2.6 Missing Imputations
In statistics, imputation is the process of replacing missing data with substituted values. ...
Because missing data can create problems for analyzing data, imputation is seen as a way
to avoid pitfalls involved with list-wise deletion of cases that have missing values.
I. Do nothing to missing data
II. Fill the missing values in the dataset using mean, median.
Eg: for sample dataset given below
SNO Column 1 Column 2 Column 3
1 3 6 NAN
2 5 10 12
3 6 11 15
4 NAN 12 14
5 6 NAN NAN
6 10 13 16
Can be replaced as using column mean as follows
SNO Column 1 Column 2 Column 3
1 3 6 9.5
2 5 10 12
3 6 11 15
4 5 12 14
5 6 8.66 9.5
6 10 13 16
Advantages:
• Works well with numerical dataset.
• Very fast and reliable.
Disadvantage:
• Does not work with categorical attributes
• Does not correlate relation between columns
• Not very accurate.
• Does not account for any uncertainty in data
III. Imputations using (most frequent) or (zero / constant) values
This can be used for categorical attributes.
Disadvantage:
• Does not correlate relation between columns
• Creates bias in data.
IV. Imputation using KNN
It creates a basic mean impute then uses the resulting complete list to construct a KD Tree.

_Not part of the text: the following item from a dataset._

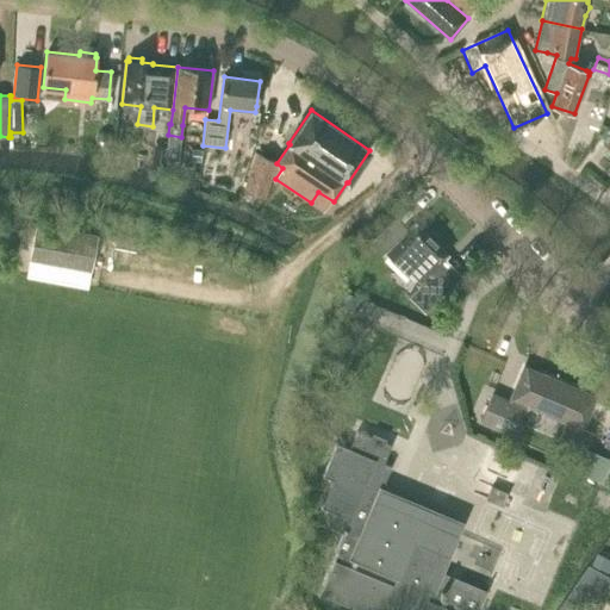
[(166,160),(167,149),(155,147),(153,167),(165,168),(166,160)]
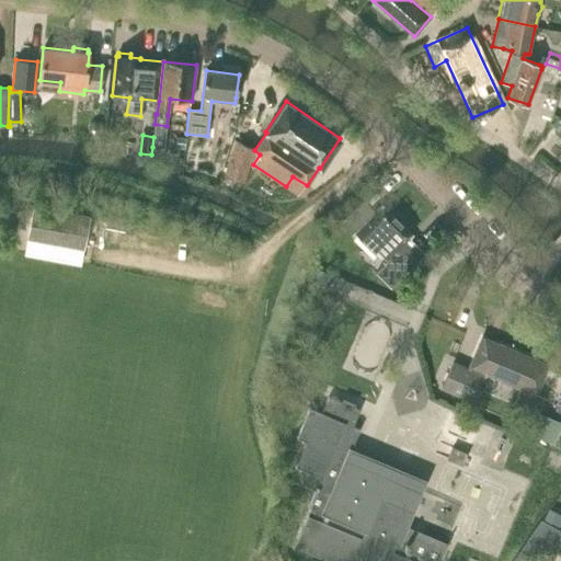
[(153,137),(152,147),(163,148),(165,138),(153,137)]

Then, it uses the resulting KD Tree to compute nearest neighbours (NN). After it finds the k-
NNs, it takes the weighted average of them.

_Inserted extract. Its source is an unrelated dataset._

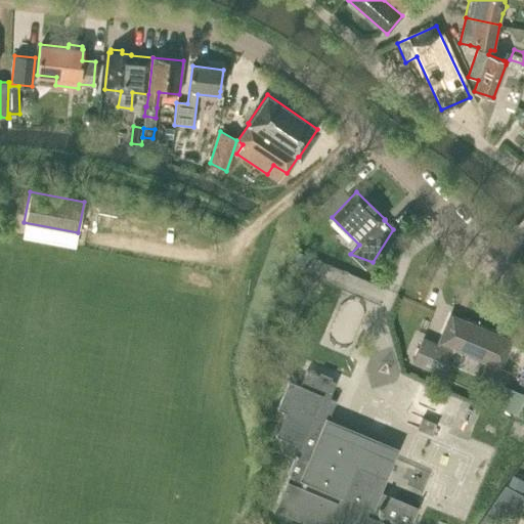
[(510,372),(500,368),(513,341),(450,314),(438,343),(423,336),(411,363),(442,376),(452,349),(486,363),(478,382),(500,392),(495,405),(517,415),(523,397),(523,393),(504,386),(510,372)]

The k nearest neighbours is an algorithm that is used for simple classification. The algorithm
uses ‘feature similarity’ to predict the values of any new data points. This means that the new
point is assigned a value based on how closely it resembles the points in the training set. This
can be very useful in making predictions about the missing values by finding the k’s closest
neighbours to the observation with missing data and then imputing them based on the non-
missing values in the neighbourhood.
Advantage:
• This method is very accurate than mean, median and mode
Disadvantage:
Sensitive to outliers